Are New Yorkers embarrassed by their media titans?
Bill Keller goes on Face the Nation and pleads for Americans to understand that the press "is not neutral" in the war.
Ace reporter Eric Lichtblau is reduced to a bad Jon Lovitz routine: "The story couldn't have helped the terrorists! They already knew everything! Yeah, that's the ticket! Everything! Yeah, Dick Clarke told me that. Everybody knows that."
Then New Yorker editor David Remnick runs a Talk of the Town that summons up Nixon to haunt all of our dreams, "Nattering Nabobs." Nixon's campaign against the good guys in the press had taken "fearsome legal shape" in the summer of 1971 when the government actually sought a prior restraint.

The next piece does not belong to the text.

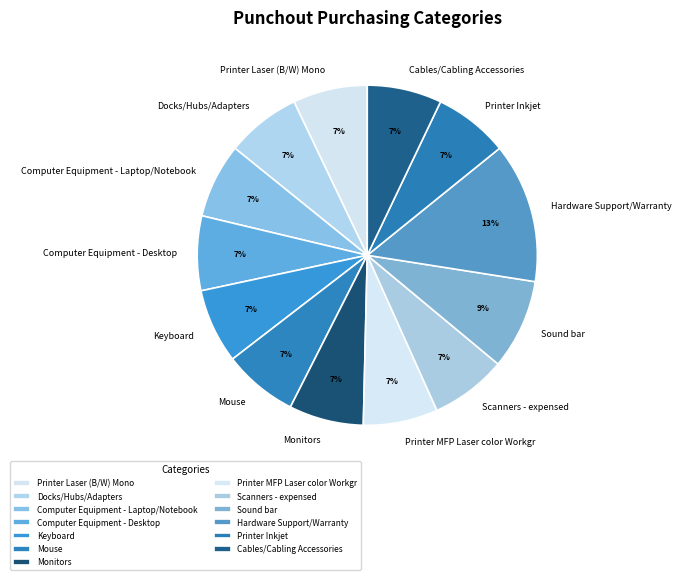

Count the number of slices in the pie.

13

Fearsome, that. A lawsuit.
But the press had prevailed, then, though narrowly. And it had not seen "Dick Cheney, Donald Rumsfeld, and others in the Nixon-Agnew-Ford orbit [leave] Washington believing that the imperial Presidency had been disastrously hobbled by a now imperial press."
But Dick Cheney snuck back in --first as a Congressman, then as a Secretary of Defense, and then twice elected as Veep, and he had sinister plans, and "an ideological noise machine," backed up by a "coordinated offensive" from Bush and Cheney, who "described the Times report as a disgrace and, outrageously, as a boon to further terror attacks."
As though Bush and Cheney don't know that the terrorists knew everything already, except for that amateur Hambali, who you have to admit, got nabbed by the Swift program all the terrorists knew about. Oh, and that other guy, and the others. Well, every other terrorist except those mentioned in the June 23 story knew about it. Outrageous! Yeah, that's the ticket. Outrageous. And Nixon. And the Pentagon papers.
Now Remnick sighs, the "press --particularly the mainstream outlets the White House find most irritating-- is in a collective state of anxious transition, hurt by scandals (Congressman King was quick to mention Jayson Blair, the Times serial fabulist), by the appearance of a blizzard of new technologies and alternatives like Fox News, and by a general sense of economic, even existential, worry."
And Remnick explains it all for his fellow Manhattan readers: "In the wake of of the Administration's record of dishonesty and incompetence in Iraq and the consequent decline in the President's domestic polling numbers, it is not hard to discern why the White House might find a convenient enemy in the editors of the Times: this is an election year."
The editor of the New Yorker closes with a warning to all MSMers assembled to gird up their loins. "You have to wonder," he broods, whether he Bush White House, "in its urgent need to find scapegoats for the myriad disasters it has inflicted, is preparing to repeat a dismal and dismaying episode of the Nixon years."
We should not be surprised by the quiver in the column, as Remnick tells us that the days of the "supremely confident Bradlees and Rosenthals" are gone. And perhaps he's just rushed to get out an assist to his beleaguered pals whose subscription bleeding is said to be as intesne as the lopsided verdict against the papers for their recklessness. Short deadlines don't allow for careful prose and lousy historical comparisons are one product. (Didn't anyone at the magazine point out that no prior restraint had been sought in this instance? Which renders the comparison with the Pentagon papers less than compelling.)
Most telling though is the comparison between Keller/Remnick and the character of Runway editor Miranda Priestly, played by Meryl Streep in The Devil Wears Prada. Now there's a New Yorker who might rally some to her flag. Priestly's supreme confidence in her judgment was expressed in hauteur, nit paranoia. The former could intimidate, but the latter only amuses.
But please, invoking Nixon dead these dozen years, or Vietnam era court actions? Retreating from the significance of the story or its consequence? Ignoring the claims made by the story itself and instead pretending as though the Administration was not sincere in its anger while ignoring the overwhelming rejection by the public of the arguments advanced by the Times men?
A confident press deals forthrightly with its critics, defends its decisions in open forums, debates and does not denigrate its opponents.
But as Mr. Remnick admits -- and not just expressly-- the era of that press is long gone. At least among the formerly great press institutions of Manhattan.